Have you ever tried to talk to someone, but all you did was make them mad? I’ve done that.
Direct always worked for me until I tried to lead. Even then, it still worked up to a point. I tried to sandwich the negative between 2 positives, but blunt was still my enemy. I spent a lot of time trying to rework what I wanted to say before I opened my mouth.
Is blunt holding you back?
Don’t get me wrong. Blunt is appropriate at times.
Remember in John 2:13-17 when Jesus threw the moneychangers out of the temple? Jesus did not mince any words there.
To be a blessing instead of a curse is a goal that I have. I want to leave those that hear my voice or read what I have written something they can use. I may not have the gift of encouragement, but over the years I have learned how to be encouraging. You could say that I have learned how to give a gift of encouragement to others.
Yes, I can still be direct when needed. I think you will find though that it is not needed nearly as often as you might think.
Does that mean that you become dishonest? No, not at all. It means that you reframe what you want to say in terms of a benefit to the person you are addressing. You make it your goal to teach and help.
Examples of what you could say are:
“You’ll achieve more when . . .” And, “You’ll save money when . . .”
Before you jump right in, be sure to ask if you may give them feedback. Most folks like feedback. It suggests that you want to help them improve, and the question prepares them for what you want to say. They may anticipate that you are going to recommend a change. Do sandwich the positively phrased action inside of the rest of the positive feedback.
Consider this passage:
Ye are the salt of the earth: but if the salt have lost his savour, wherewith shall it be salted? it is thenceforth good for nothing, but to be cast out, and to be trodden under foot of men. Ye are the light of the world. A city that is set on an hill cannot be hid. Neither do men light a candle, and put it under a bushel, but on a candlestick; and it giveth light unto all that are in the house. Let your light so shine before men, that they may see your good works, and glorify your Father which is in heaven.

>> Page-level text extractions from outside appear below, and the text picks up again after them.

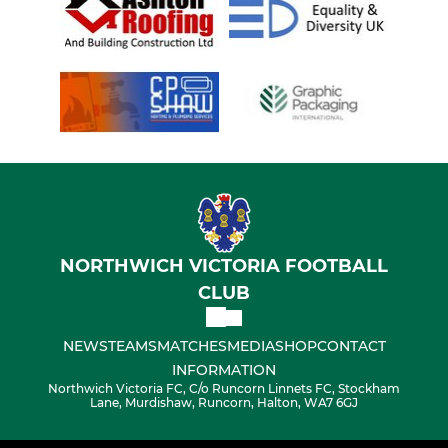
NORTHWICH VICTORIA FOOTBALL
CLUB
NEWS
TEAMS
MATCHES
MEDIA
SHOP
CONTACT
INFORMATION
Northwich Victoria FC, C/o Runcorn Linnets FC, Stockham
Lane, Murdishaw, Runcorn, Halton, WA7 6GJ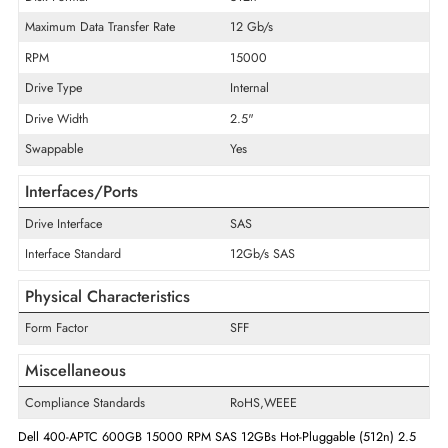
Product Type
Hard Drive
Technical Information
Storage Capacity
600 GB
Disk Format
512n
Maximum Data Transfer Rate
12 Gb/s
RPM
15000
Drive Type
Internal
Drive Width
2.5"
Swappable
Yes
Interfaces/Ports
Drive Interface
SAS
Interface Standard
12Gb/s SAS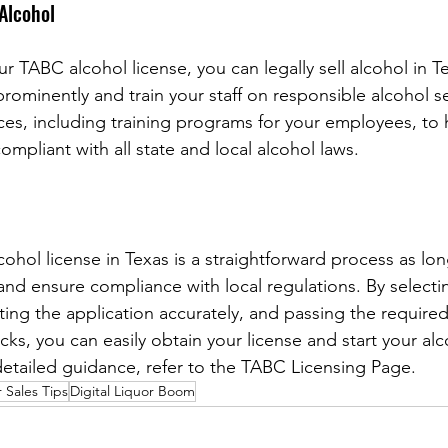
 Alcohol
 TABC alcohol license, you can legally sell alcohol in Te
prominently and train your staff on responsible alcohol s
rces, including training programs for your employees, to 
ompliant with all state and local alcohol laws.
ohol license in Texas is a straightforward process as lon
and ensure compliance with local regulations. By selecti
ting the application accurately, and passing the required
s, you can easily obtain your license and start your alco
etailed guidance, refer to the TABC Licensing Page.
 Sales Tips
Digital Liquor Boom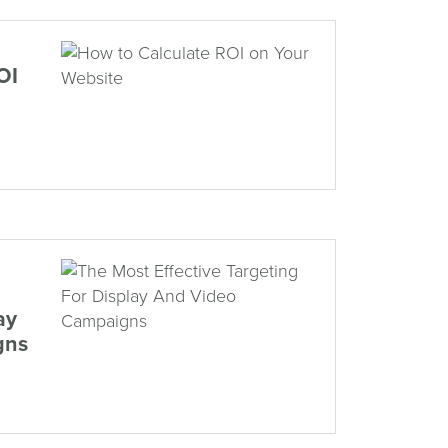
OI
ay
gns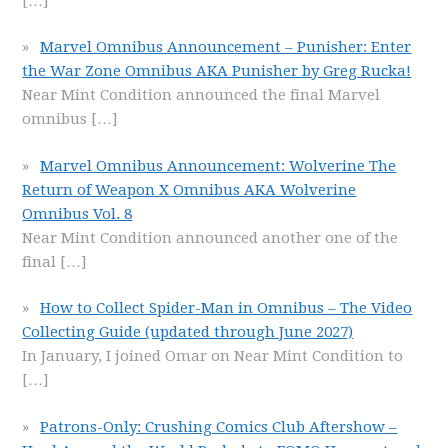
[…]
Marvel Omnibus Announcement – Punisher: Enter
the War Zone Omnibus AKA Punisher by Greg Rucka!
Near Mint Condition announced the final Marvel
omnibus
[…]
Marvel Omnibus Announcement: Wolverine The
Return of Weapon X Omnibus AKA Wolverine
Omnibus Vol. 8
Near Mint Condition announced another one of the
final
[…]
How to Collect Spider-Man in Omnibus – The Video
Collecting Guide (updated through June 2027)
In January, I joined Omar on Near Mint Condition to
[…]
Patrons-Only: Crushing Comics Club Aftershow –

When I think of this passage, I tend to focus more on being light and salt, and the responsibility that comes with it. What if Jesus had simply said, “Some of you aren’t doing what you ought to be doing”? Although a lot more direct, it would not have been nearly as effective.
Today’s challenge is to consider how you approach other people.
Sometimes folks will get on the wrong page no matter what you say. Sometimes a phrase that means one thing to one person will mean something else to another. It cannot be helped. When that happens, go back and clarify what you’ve said.
Here’s the challenge. On the whole, does the feedback you offer inspire change? Or does the person you shared with spend the rest of the day thinking about how you treated them or hurt their feelings? Remember to express what you want to say in terms of a benefit to the listener.